[SOURCE INFORMATION]
= = = = = = =

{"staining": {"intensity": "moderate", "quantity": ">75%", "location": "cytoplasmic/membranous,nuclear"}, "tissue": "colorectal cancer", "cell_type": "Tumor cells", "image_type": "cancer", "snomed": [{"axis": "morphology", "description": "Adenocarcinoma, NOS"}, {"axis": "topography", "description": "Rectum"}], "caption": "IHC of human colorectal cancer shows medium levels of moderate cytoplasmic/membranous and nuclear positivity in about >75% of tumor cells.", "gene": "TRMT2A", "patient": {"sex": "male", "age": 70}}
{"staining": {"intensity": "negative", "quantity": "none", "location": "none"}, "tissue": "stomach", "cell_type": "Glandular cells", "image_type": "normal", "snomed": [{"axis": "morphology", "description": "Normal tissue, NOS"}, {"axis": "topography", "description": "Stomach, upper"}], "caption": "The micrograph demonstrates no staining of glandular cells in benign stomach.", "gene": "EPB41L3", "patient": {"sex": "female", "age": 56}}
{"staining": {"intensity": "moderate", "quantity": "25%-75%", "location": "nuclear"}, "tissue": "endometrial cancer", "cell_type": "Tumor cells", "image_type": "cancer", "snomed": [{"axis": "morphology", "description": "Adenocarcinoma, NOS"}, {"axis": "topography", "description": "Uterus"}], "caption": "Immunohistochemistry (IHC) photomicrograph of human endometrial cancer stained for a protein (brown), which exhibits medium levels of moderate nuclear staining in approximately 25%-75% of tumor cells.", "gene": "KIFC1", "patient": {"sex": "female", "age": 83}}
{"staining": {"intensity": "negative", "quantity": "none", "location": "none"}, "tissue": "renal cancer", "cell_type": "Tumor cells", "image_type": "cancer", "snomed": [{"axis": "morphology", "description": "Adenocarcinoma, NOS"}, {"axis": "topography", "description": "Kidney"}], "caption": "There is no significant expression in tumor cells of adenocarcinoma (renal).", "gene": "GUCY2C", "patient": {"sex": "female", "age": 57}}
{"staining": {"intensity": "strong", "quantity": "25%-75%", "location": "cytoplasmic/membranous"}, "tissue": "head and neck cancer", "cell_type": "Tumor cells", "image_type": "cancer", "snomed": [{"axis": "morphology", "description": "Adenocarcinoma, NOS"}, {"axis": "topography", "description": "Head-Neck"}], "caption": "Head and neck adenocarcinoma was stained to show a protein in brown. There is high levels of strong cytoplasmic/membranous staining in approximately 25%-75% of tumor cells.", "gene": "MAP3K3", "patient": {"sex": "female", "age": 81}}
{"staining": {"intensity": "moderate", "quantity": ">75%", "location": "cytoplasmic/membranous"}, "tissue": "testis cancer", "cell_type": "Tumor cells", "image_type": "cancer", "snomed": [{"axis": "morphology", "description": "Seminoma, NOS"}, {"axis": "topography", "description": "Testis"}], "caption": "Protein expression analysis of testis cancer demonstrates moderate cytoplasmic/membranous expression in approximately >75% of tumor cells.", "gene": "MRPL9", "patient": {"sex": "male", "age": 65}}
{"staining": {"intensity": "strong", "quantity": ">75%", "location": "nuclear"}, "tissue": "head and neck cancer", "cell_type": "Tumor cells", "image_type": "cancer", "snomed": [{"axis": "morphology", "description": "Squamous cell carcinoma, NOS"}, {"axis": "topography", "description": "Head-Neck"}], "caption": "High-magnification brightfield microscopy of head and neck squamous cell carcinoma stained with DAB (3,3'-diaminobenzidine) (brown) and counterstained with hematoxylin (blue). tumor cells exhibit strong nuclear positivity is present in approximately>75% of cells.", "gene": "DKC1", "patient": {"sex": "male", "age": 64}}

= = = = = = =

[WHAT YOU ARE ASKED TO DO] Copy each line of the listing that carries the string "none".

[REPLY]
{"staining": {"intensity": "negative", "quantity": "none", "location": "none"}, "tissue": "stomach", "cell_type": "Glandular cells", "image_type": "normal", "snomed": [{"axis": "morphology", "description": "Normal tissue, NOS"}, {"axis": "topography", "description": "Stomach, upper"}], "caption": "The micrograph demonstrates no staining of glandular cells in benign stomach.", "gene": "EPB41L3", "patient": {"sex": "female", "age": 56}}
{"staining": {"intensity": "negative", "quantity": "none", "location": "none"}, "tissue": "renal cancer", "cell_type": "Tumor cells", "image_type": "cancer", "snomed": [{"axis": "morphology", "description": "Adenocarcinoma, NOS"}, {"axis": "topography", "description": "Kidney"}], "caption": "There is no significant expression in tumor cells of adenocarcinoma (renal).", "gene": "GUCY2C", "patient": {"sex": "female", "age": 57}}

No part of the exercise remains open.